Dive Brief:
- Nestlé, the world's largest food and beverage company, will pay coffee retailer Starbucks $7.15 billion to sell its packaged coffee around the world, Reuters reported.
- Nestlé's enormous distribution network combined with the popularity of Starbucks coffee is expected to be a lucrative deal for both parties, especially Starbucks, which has struggled to maintain its cafes' appeal in the U.S. due to increased competition from local coffee shops and chains.
- The transition will transform both companies' supply chains, and there could be a bumpy road ahead for procurement professionals and supply chain managers at both companies.
Dive Insight:
The recent Nestlé and Starbucks licensing agreement is another example of a marketing deal by two industry giants that may redefine the coffee supply chain, challenge existing distribution channels, and impact each of their sizable brands.
While the consumer may not see much of a change, except perhaps for some increased visibility of Starbucks' prepackaged coffee and tea in the marketplace, those in the supply chain can expect to see some immediate changes.
Starbucks is looking to a competitor to help market and distribute their coffee worldwide so they can focus on their core business. And that competitor is looking to increase their own market share and using Starbucks as the vehicle to do so. This all look so good on paper. Results in the marketplace may tell another story.

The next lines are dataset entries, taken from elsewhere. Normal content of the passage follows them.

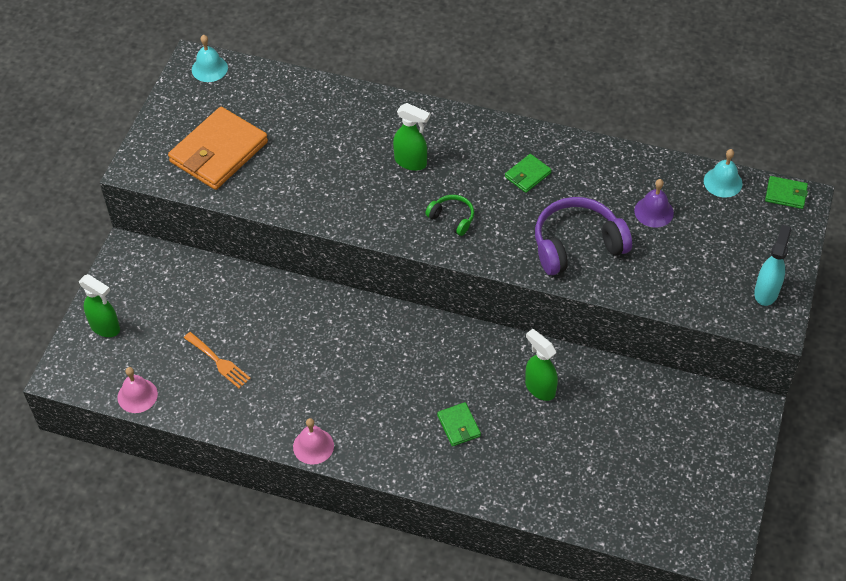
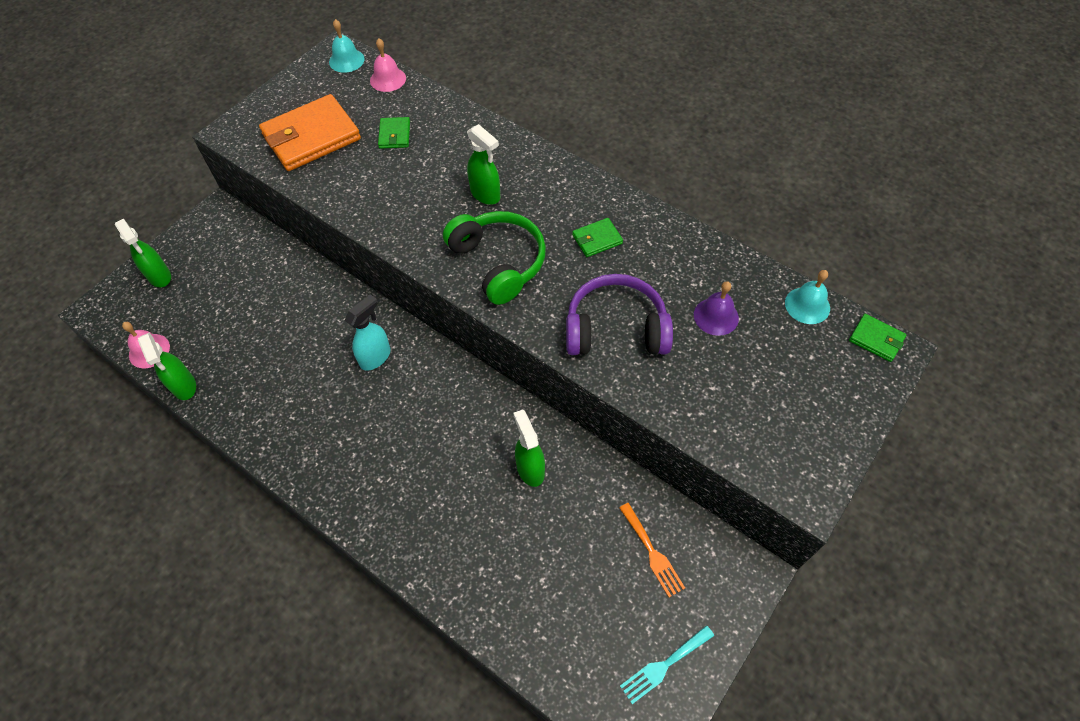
camera: 20 degrees right, 5 degrees up
orange fork [184,332,251,388] -> orange fork moved to [619,503,685,597]
pink bell [293,418,334,465] -> pink bell moved to [370,38,406,92]
green headphones [425,195,474,236] -> green headphones [443,211,546,305], size x1.98
green wallet [437,402,481,446] -> green wallet moved to [378,117,410,149]
turquoise spray bottle [754,225,792,306] -> turquoise spray bottle moved to [344,294,391,371]
none -> green spray bottle [138,332,196,400]
none -> turquoise fork [620,625,714,704]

If history is an indicator, Starbucks will be very involved in Nestlé’s distribution and marketing efforts. A past unsuccessful deal with Kraft resulted in substantial penalties to Starbucks when they killed the deal early, citing damage to their brand.
Nestlé does have experience working with industry rivals, having cut deals with General Mills and Hershey. This agreement may be an example of a marketing and logistics success, or a battle of the mega brands that will leave both weakened.
Managers in procurement and the supply chain will now be working with a famous and intricate brand that means more than coffee to many of its adherents. Starbucks is a lifestyle brand that curries high levels of brand loyalty in their shops. But while the packaged coffees and teas sold in supermarkets maintain the brand, they are for sale in a crowded coffee aisle where price sometimes transcends brand. This can be a marketing challenge for Nestlé.
It is telling that 500 Starbucks employees will be joining Nestlé. This can help ease the transition and allow for the proper handoffs in the supply chain and logistics network. But it may be hard to assimilate 500 brand loyal employees into a once competitive organization.
In any event, the challenge for the Nestlé folks is to maintain relationships with their existing supply and distribution partners while integrating a new and famous product line, all with high visibility.
Starbucks is going to want to see large returns on their agreement. Nestlé’s existing suppliers and distribution channel partners may welcome the new business, but may also be nervous waiting to see changes in their business relationships. Supply chain professionals need to keep a level head and address issues head on, calming nervous suppliers and channel partners. Communication is key.
The bottom line is that both companies can win here, but it may take a while to properly identify and define success. In the mean time, those in the supply chain will have a ringside seat to a potential battle of the brands in and out of the supermarket aisle.